Paris, Texas (dir. Wim Wenders)
Roberto Rossellini's War Trilogy - Rome Open City, Paisan, and Germany Year Zero
Che (dir. Steven Soderbergh)
8½ on Blu-Ray (dir. Frederico Fellini)
Five films by Chantal Akerman
If nothing here does anything for you...well, if you're not a cinephile, then of course all is forgiven, but if you consider yourself a movie buff at all...c'mon! Look at these things!
I've been meaning to see Paris, Texas for years now, ever since I caught Wenders' Wings of Desire at the Brattle. Guess I'll be waiting a couple more months. Che was one of the best films of last year, and will probably get mentioned on my Best of the Decade pieces. 8½ is...I'm more of a La Dolce Vita guy at the end of the day, but 8½ is like watching an explosion of imagination and revelation right before your eyes (what other director has so enthusiastically, directly, and entertainingly declared his personal flaws?). I've never been crazy about the current Criterion transfer, so I am unreasonably excited about this.
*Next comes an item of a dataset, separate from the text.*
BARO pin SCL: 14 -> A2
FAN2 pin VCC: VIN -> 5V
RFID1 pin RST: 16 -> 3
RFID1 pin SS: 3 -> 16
Let me say this about Italian Neorealism, of which Rossellini's films are more than a part of - along with Bicycle Thieves they are the defining works of the movement. Yes, they're relentlessly depressing. You have to put it in context, though, and recognize that these films were made just as the Europe (and, as one might guess, Italy in particular) were coming out of World War II. Their country was completely decimated and their way of life would be changed forever. As a social document these films are staggering. As part of a country's cathartic experience, they're almost unmatched in the close ties between art and life. I cannot wait to finally see Rossellini's films in their entirety; until now, they've been tough to come across, especially in decent transfers (and Paisan has never been available on DVD).
And Akerman...I saw Jeanne Dielman. It's the kind of film that makes you follow a director anywhere. 'Nuff said.
God I love the Criterion Collection.